> _WORK INSTRUCTIONS_
Once you reach the line containing "Now it's time" in the data below, restate each line word for word up to and including the one containing "cellphonedb method statistical_analysis".

> _AVAILABLE DATA_
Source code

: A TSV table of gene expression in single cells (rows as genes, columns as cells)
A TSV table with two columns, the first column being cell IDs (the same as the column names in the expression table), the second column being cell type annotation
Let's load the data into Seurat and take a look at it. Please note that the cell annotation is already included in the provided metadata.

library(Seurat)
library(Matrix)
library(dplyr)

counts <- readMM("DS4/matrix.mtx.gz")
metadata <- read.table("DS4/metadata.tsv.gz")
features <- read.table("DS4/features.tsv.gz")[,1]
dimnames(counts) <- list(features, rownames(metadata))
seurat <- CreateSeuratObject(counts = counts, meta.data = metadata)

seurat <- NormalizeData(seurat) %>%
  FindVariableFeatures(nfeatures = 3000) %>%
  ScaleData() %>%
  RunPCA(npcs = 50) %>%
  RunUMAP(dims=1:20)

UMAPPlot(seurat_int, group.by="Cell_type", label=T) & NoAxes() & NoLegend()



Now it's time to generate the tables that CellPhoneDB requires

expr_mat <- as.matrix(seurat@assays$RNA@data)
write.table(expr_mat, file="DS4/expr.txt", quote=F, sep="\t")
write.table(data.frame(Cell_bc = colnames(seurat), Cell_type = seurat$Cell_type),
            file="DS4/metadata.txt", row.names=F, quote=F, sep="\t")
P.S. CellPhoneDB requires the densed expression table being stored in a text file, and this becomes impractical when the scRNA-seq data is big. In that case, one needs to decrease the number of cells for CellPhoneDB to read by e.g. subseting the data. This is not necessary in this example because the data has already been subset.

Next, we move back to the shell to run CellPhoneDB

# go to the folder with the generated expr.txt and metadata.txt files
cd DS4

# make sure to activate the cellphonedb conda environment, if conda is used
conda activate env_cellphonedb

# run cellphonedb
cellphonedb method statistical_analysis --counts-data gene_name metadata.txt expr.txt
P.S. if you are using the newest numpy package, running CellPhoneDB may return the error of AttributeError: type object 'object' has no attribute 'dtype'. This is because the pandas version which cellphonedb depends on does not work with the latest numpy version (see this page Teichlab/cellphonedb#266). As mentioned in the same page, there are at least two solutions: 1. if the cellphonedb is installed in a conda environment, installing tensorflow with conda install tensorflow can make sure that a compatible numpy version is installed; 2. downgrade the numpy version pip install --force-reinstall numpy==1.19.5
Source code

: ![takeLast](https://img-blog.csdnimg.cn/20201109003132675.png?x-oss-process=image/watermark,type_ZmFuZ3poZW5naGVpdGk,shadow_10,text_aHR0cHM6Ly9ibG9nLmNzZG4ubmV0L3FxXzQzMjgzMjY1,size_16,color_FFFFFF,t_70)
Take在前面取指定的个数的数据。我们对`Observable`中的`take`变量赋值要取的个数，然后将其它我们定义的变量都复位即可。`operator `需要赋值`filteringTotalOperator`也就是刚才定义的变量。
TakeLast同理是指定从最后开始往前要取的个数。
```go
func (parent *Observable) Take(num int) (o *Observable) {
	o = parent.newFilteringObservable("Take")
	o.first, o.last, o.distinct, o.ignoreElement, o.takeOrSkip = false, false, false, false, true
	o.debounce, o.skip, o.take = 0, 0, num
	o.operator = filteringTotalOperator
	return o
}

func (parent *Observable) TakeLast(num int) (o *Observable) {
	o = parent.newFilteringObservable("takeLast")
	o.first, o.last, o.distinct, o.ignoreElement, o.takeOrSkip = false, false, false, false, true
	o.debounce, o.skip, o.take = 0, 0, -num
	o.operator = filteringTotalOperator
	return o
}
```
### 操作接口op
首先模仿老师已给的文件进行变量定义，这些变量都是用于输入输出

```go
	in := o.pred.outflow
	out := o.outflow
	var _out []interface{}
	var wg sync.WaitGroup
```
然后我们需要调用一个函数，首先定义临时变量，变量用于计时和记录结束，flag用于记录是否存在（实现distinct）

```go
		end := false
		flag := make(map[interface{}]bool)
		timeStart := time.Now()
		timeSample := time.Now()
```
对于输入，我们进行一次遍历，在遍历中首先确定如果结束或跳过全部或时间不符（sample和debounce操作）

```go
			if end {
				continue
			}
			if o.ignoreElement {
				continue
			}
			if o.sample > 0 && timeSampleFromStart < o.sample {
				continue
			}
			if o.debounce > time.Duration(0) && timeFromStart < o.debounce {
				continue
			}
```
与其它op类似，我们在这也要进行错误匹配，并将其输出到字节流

* * *

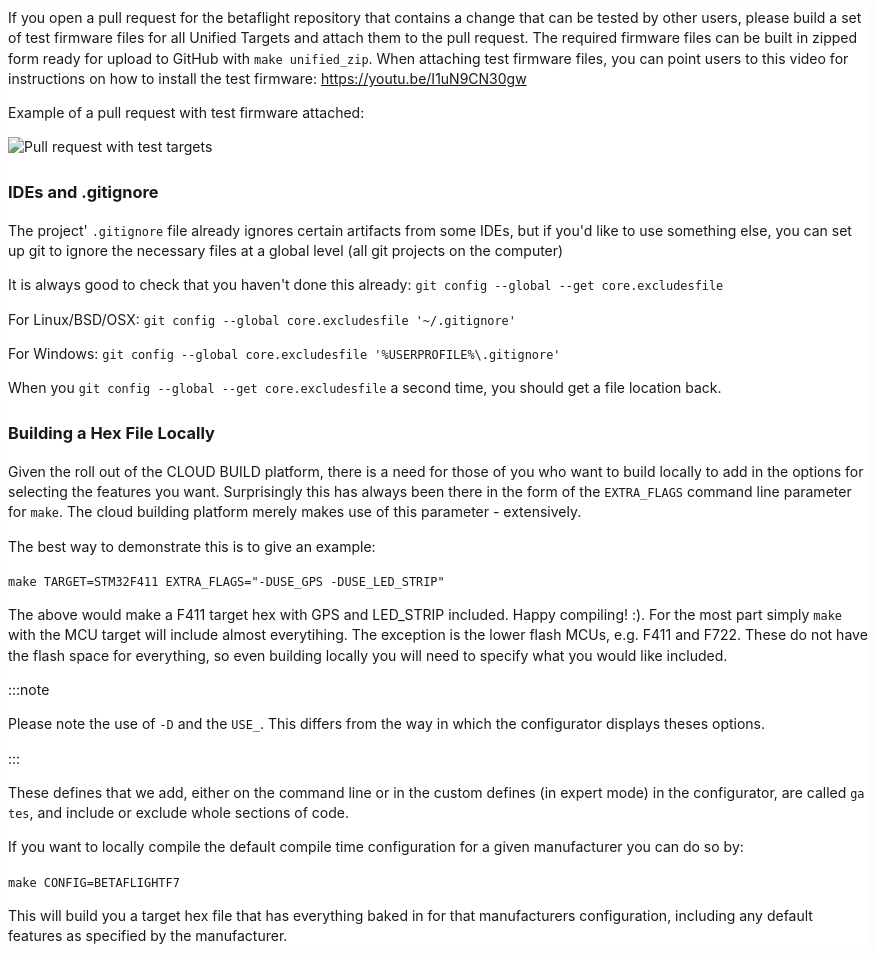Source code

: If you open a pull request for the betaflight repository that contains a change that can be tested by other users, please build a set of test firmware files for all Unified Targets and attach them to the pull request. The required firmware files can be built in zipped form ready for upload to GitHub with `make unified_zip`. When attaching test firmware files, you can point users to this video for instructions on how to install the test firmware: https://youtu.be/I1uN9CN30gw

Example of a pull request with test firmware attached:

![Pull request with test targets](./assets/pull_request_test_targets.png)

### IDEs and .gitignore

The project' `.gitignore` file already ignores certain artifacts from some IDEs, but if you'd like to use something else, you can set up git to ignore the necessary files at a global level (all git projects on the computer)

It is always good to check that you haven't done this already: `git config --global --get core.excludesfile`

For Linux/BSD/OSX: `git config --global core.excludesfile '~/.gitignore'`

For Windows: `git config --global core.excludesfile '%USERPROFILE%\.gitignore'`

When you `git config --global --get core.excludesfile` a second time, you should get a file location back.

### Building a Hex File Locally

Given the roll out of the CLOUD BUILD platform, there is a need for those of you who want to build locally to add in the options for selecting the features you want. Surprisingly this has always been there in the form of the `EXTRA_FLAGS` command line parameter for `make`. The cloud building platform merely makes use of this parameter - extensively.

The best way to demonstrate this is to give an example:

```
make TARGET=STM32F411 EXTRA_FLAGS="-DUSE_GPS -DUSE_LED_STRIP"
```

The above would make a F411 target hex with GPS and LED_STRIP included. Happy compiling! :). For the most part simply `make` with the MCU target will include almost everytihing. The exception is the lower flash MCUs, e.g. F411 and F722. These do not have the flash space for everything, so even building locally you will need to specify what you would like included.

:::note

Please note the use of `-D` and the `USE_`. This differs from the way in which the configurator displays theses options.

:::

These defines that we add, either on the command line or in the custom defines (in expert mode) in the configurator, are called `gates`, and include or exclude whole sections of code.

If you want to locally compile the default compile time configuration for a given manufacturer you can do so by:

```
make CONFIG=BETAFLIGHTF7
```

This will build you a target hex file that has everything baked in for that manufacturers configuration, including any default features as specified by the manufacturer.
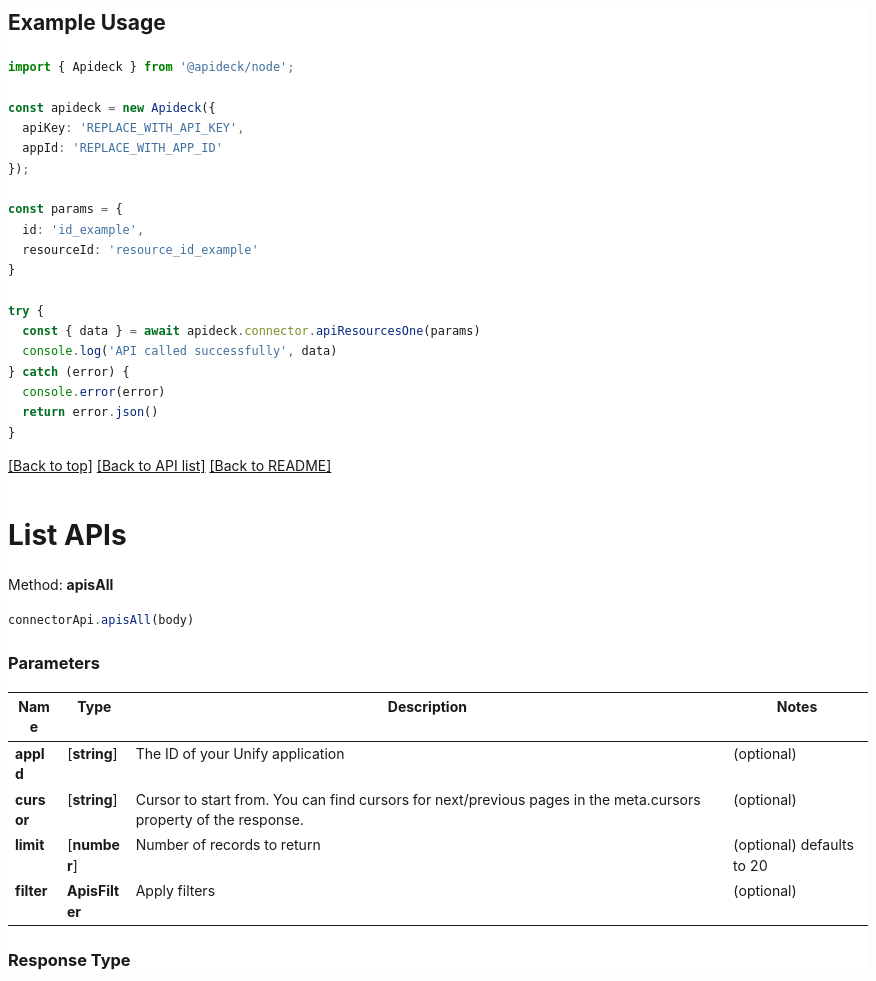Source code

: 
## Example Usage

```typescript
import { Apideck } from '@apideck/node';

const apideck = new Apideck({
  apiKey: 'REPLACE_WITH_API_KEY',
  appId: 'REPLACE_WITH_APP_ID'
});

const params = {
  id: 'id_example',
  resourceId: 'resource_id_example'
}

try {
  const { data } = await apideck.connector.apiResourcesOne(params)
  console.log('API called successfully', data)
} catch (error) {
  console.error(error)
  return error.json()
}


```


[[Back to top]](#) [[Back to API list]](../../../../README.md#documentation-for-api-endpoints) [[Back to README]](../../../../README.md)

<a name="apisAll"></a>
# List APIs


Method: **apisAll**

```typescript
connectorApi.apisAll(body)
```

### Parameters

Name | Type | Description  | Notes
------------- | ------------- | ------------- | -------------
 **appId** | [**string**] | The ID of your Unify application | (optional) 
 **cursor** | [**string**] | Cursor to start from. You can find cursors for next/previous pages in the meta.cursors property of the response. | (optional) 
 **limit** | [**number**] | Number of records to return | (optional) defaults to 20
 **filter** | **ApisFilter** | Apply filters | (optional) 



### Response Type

==

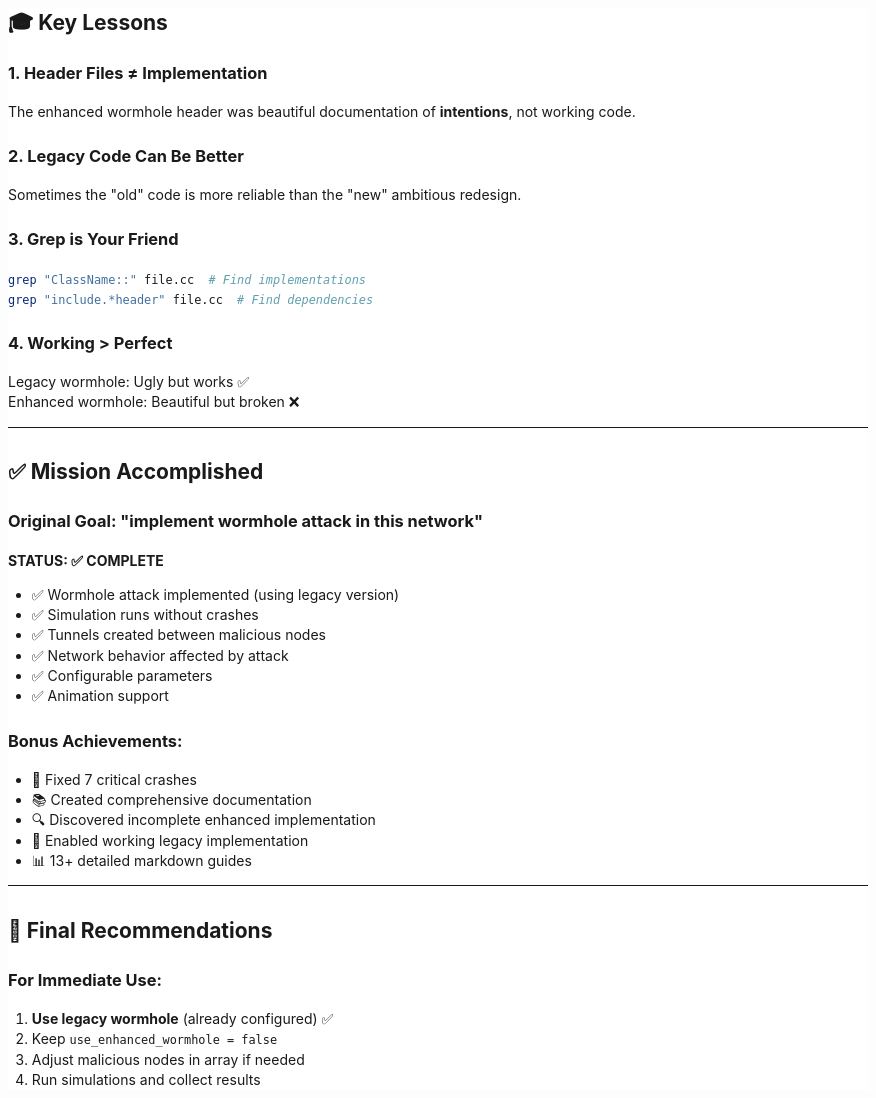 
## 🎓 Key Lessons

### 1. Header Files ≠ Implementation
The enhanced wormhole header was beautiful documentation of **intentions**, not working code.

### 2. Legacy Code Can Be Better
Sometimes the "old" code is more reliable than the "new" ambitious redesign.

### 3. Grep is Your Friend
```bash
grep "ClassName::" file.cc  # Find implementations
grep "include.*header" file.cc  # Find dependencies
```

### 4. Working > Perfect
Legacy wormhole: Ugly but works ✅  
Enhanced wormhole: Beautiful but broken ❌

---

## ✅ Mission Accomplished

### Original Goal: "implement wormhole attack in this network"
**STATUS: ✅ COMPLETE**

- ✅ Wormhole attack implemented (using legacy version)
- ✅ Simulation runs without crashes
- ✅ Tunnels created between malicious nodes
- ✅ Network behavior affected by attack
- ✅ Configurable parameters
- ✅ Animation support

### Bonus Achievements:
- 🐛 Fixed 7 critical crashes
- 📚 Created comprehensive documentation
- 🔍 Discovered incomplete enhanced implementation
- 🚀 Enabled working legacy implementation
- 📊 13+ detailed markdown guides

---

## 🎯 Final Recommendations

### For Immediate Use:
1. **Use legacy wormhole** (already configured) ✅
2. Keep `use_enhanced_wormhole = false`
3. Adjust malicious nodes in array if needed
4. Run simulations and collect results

> _RESULT FOR THIS EXERCISE_
Now it's time to generate the tables that CellPhoneDB requires

expr_mat <- as.matrix(seurat@assays$RNA@data)
write.table(expr_mat, file="DS4/expr.txt", quote=F, sep="\t")
write.table(data.frame(Cell_bc = colnames(seurat), Cell_type = seurat$Cell_type),
            file="DS4/metadata.txt", row.names=F, quote=F, sep="\t")
P.S. CellPhoneDB requires the densed expression table being stored in a text file, and this becomes impractical when the scRNA-seq data is big. In that case, one needs to decrease the number of cells for CellPhoneDB to read by e.g. subseting the data. This is not necessary in this example because the data has already been subset.

Next, we move back to the shell to run CellPhoneDB

# go to the folder with the generated expr.txt and metadata.txt files
cd DS4

# make sure to activate the cellphonedb conda environment, if conda is used
conda activate env_cellphonedb

# run cellphonedb
cellphonedb method statistical_analysis --counts-data gene_name metadata.txt expr.txt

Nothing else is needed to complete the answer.